Airbnb Is Rising on Day 2. Analyst Says Valuation Is Just Too High.
Airbnb’s debut in the public markets is leaving investors gasping and analysts struggling with the stock’s astonishing valuation.
Airbnb (ticker: ABNB) went public on Thursday at $68 a share, and opened for trading at $146, driving the company’s market capitalization up to $100 billion. Only two other technology companies have ever ended their first day of trading with a nine-digit valuation: Alibaba Group Holding (BABA) and Facebook (FB).
That is impressive, but not so easy to justify. BTIG analyst Jake Fuller picked up coverage of the company on Friday with a Neutral rating, raising doubts about the valuation in particular.
Fuller wrote in a research note that he has spent a lifetime covering the online travel agencies, and that Airbnb is nothing like them. The company, he said, has a globally recognized brand and a unique value proposition.

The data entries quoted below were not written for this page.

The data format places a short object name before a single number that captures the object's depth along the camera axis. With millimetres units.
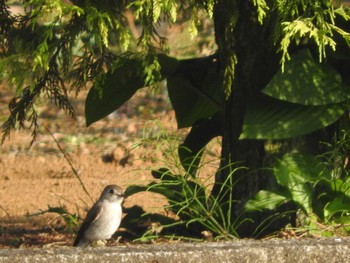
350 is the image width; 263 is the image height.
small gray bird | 11203
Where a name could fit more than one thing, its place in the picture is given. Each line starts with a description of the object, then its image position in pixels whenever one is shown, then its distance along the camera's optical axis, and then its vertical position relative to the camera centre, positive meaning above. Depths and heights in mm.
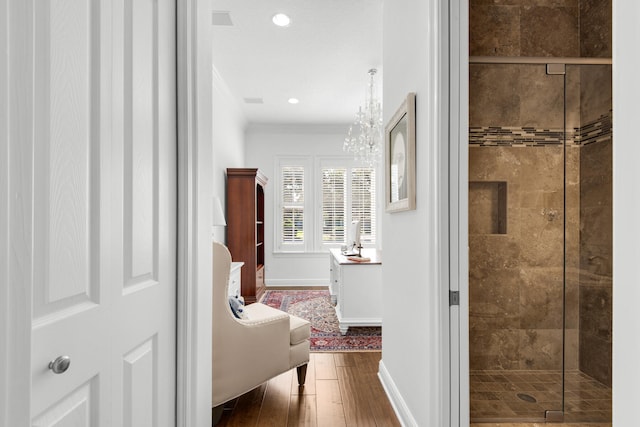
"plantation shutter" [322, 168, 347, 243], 6766 +99
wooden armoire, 5152 -206
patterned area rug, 3438 -1261
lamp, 3457 -64
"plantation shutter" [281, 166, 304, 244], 6703 +95
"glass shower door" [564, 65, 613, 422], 2357 -183
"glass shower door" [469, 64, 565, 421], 2562 -100
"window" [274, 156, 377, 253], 6703 +167
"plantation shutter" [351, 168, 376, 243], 6812 +191
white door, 765 +25
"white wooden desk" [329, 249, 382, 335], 3686 -833
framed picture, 1880 +298
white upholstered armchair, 2109 -833
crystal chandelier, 4625 +1071
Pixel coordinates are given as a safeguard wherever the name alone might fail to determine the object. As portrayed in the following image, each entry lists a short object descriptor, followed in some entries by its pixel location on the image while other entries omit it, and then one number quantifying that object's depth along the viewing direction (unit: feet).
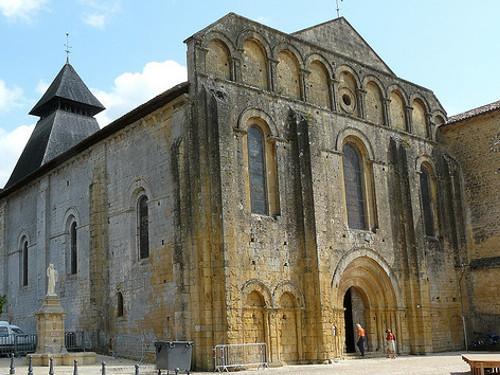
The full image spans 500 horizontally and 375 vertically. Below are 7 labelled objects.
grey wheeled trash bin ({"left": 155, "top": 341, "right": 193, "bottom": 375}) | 51.62
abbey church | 65.46
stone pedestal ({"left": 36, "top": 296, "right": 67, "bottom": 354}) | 68.13
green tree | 92.00
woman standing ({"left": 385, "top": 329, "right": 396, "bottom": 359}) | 75.72
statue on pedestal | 70.64
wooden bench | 44.88
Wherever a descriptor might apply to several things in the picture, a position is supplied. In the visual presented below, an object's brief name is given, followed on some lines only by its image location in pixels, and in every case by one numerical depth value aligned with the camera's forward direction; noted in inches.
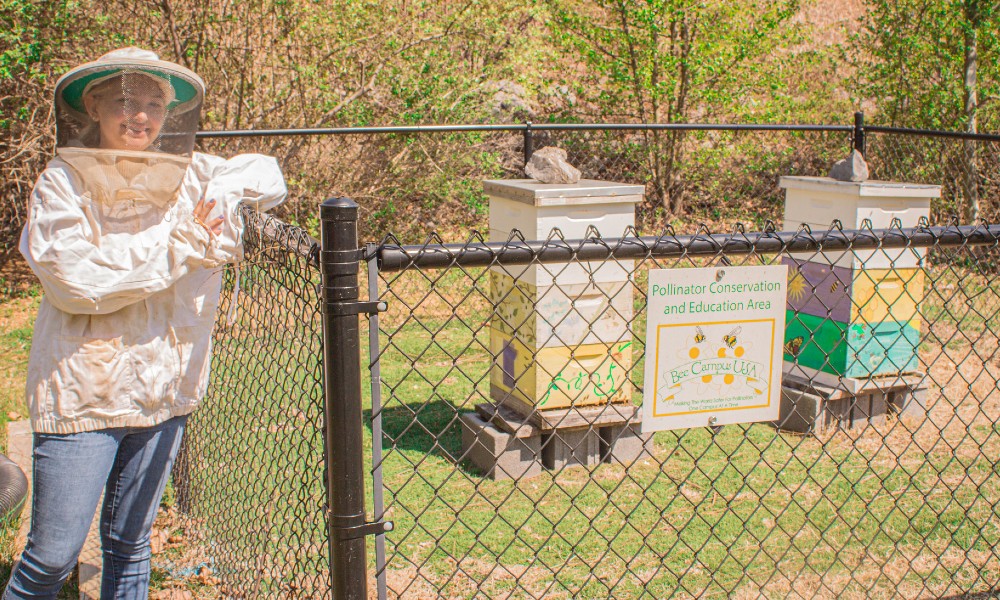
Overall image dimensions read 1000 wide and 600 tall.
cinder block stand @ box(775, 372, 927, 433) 189.3
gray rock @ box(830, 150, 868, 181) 189.3
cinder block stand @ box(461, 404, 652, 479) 165.6
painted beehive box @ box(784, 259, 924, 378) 183.8
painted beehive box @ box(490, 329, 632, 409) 162.6
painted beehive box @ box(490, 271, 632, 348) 160.4
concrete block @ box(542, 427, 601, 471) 171.8
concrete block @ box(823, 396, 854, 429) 196.2
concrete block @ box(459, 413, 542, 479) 165.9
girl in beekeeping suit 82.5
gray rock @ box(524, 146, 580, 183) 178.4
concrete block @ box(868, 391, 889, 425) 198.5
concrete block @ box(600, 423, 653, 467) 175.3
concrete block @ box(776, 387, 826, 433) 192.7
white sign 85.4
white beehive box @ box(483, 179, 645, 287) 157.9
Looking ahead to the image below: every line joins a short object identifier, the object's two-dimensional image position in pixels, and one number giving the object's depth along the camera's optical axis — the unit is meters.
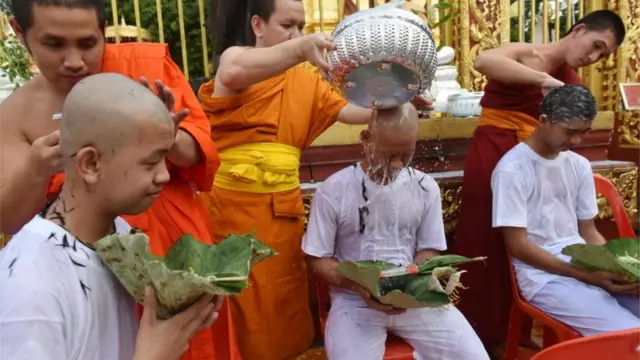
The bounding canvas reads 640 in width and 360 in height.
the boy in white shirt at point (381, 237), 2.05
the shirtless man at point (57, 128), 1.41
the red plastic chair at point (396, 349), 2.06
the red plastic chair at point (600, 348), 1.22
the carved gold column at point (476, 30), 4.32
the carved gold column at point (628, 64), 4.55
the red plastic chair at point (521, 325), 2.36
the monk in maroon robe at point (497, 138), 2.96
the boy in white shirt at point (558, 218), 2.31
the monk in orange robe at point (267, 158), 2.14
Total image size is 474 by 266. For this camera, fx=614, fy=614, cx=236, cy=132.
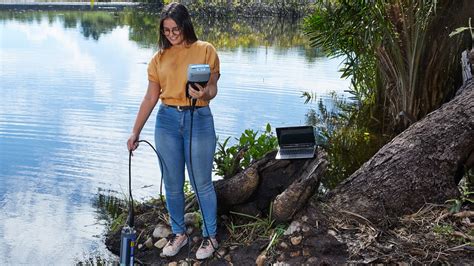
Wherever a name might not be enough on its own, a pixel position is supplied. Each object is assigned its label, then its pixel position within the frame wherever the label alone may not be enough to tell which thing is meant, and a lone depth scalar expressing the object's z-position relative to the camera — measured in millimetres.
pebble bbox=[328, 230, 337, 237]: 2963
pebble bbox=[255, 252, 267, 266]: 2975
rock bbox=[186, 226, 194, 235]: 3354
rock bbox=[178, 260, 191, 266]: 3098
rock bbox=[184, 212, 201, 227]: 3367
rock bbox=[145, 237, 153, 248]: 3383
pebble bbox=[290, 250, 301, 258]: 2941
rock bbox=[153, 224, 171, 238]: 3417
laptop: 3271
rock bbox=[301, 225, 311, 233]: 3004
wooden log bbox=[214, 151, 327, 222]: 3338
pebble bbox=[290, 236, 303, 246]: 2982
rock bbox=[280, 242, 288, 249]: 2994
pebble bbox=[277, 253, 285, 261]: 2943
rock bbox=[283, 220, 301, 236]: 3029
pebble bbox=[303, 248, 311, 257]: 2911
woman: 2818
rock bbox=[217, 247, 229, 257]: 3111
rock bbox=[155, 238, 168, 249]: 3340
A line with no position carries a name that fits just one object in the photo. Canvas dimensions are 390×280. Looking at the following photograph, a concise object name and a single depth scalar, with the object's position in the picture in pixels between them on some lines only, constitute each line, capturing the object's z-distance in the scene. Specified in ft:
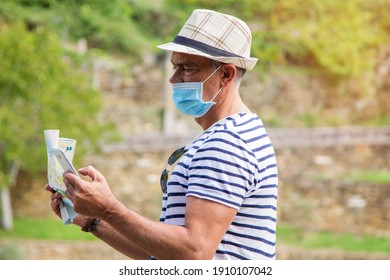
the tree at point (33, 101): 107.14
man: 20.38
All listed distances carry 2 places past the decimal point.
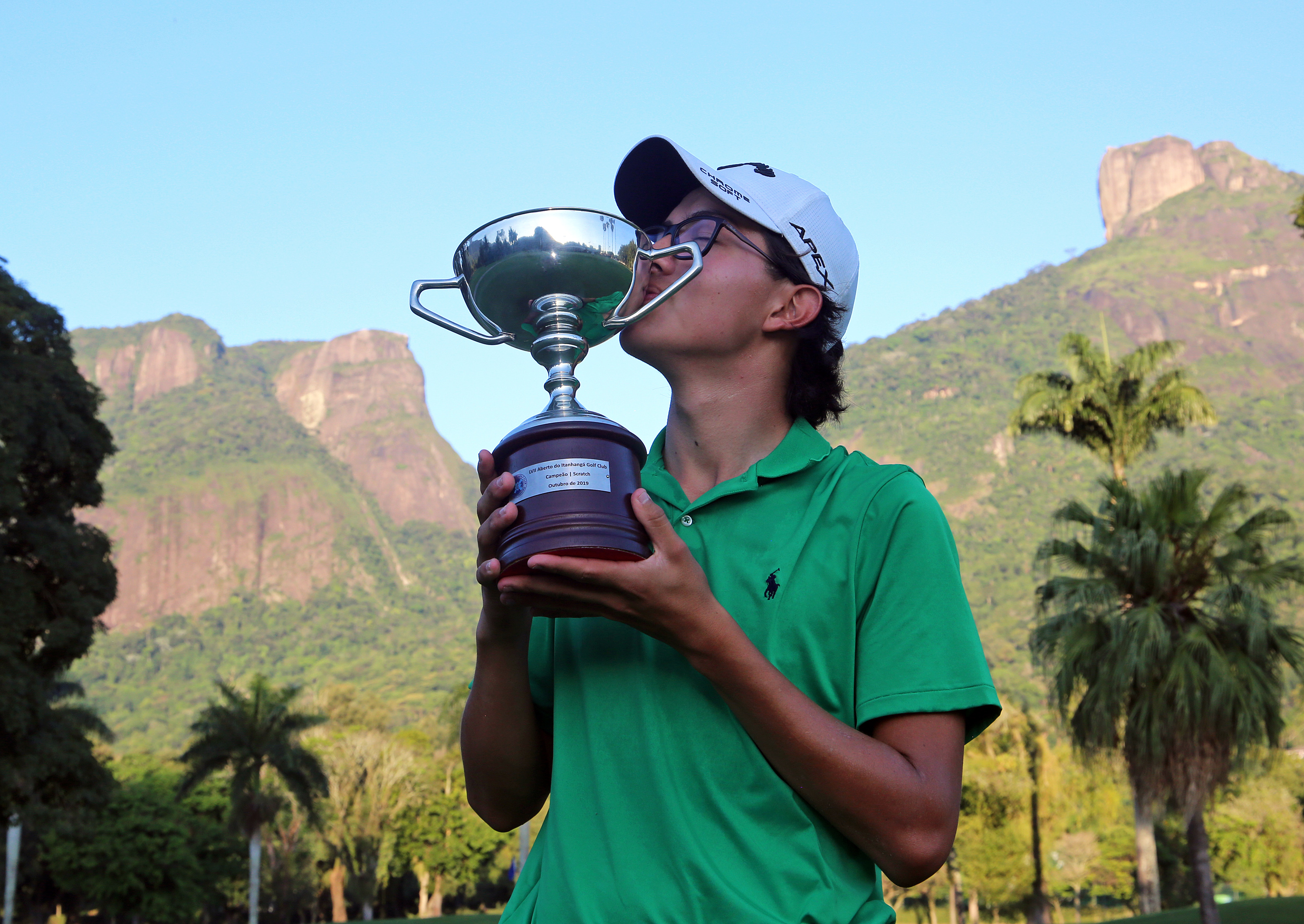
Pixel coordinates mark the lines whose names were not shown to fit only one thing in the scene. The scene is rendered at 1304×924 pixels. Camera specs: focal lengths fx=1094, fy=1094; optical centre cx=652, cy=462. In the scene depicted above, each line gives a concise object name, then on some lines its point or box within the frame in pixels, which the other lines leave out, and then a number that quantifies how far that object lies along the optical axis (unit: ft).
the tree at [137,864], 141.18
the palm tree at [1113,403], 85.30
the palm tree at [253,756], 134.31
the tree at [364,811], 176.45
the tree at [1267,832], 152.76
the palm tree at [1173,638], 57.52
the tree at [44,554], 62.75
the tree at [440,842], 187.01
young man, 5.41
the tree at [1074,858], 174.29
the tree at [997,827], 145.69
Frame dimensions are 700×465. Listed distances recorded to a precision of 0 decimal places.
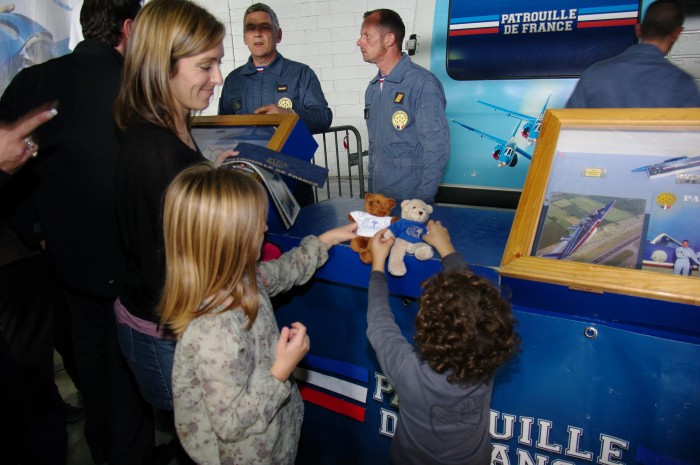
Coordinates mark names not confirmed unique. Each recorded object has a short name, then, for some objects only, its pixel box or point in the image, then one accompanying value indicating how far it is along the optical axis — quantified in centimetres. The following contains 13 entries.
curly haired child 122
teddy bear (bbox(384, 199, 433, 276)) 158
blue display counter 138
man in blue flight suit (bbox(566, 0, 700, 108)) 220
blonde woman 132
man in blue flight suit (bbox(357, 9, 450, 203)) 283
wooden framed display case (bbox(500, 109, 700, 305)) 135
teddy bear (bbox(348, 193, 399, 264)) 167
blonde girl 118
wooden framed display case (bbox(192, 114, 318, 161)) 219
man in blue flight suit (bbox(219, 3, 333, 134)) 321
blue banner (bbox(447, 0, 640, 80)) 300
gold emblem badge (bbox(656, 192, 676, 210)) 141
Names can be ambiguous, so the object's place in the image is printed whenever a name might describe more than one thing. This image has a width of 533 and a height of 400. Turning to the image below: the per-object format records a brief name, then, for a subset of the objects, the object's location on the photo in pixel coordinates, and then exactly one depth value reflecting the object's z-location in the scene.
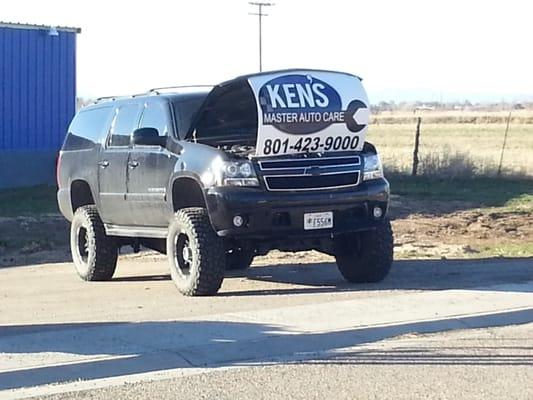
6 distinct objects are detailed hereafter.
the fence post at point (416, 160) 29.90
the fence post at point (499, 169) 31.00
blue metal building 29.39
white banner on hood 11.46
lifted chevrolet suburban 11.40
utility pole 66.59
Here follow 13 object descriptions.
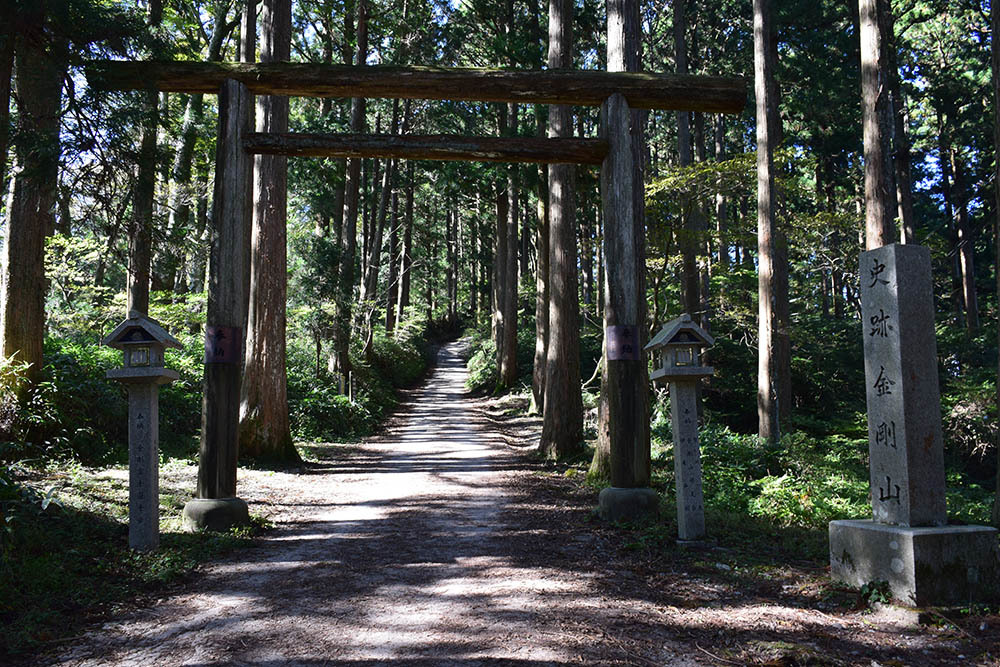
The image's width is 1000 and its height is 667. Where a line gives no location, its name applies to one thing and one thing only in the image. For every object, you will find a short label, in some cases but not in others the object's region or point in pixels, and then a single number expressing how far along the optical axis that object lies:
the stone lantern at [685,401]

But he also said that Airbnb is valued as much as Expedia (EXPE), Hyatt Hotels (H), Hilton Hotels (HLT) and Marriott (MAR) combined. “That’s outside our comfort zone,” he said.
Still, he had some nice things to say about the company, noting that Airbnb sits more or less alone on one of the few growth areas in e-travel, “and should be at the leading edge” of an economic recovery.
He also noted that unlike the online travel agencies, Airbnb is not reliant on Google for traffic. More than 90% of visitors come directly to the site.
But he also said that at the end of the first day, the stock was trading at more than 15 times his 2022 revenue estimate, a big premium to Booking.com (BKNG) at seven times and Marriott at four times. He thinks a premium is warranted, but not one that big.
Fuller didn’t give a target for the stock price, but noted that he had come up with a $100 base case, with a bull case of $159. “We would have to go above our bull case to justify a Buy rating, and we are not comfortable with the assumptions we would have to make to do so,” he said.
On Friday, Airbnb was up 3.2%, to $148.81.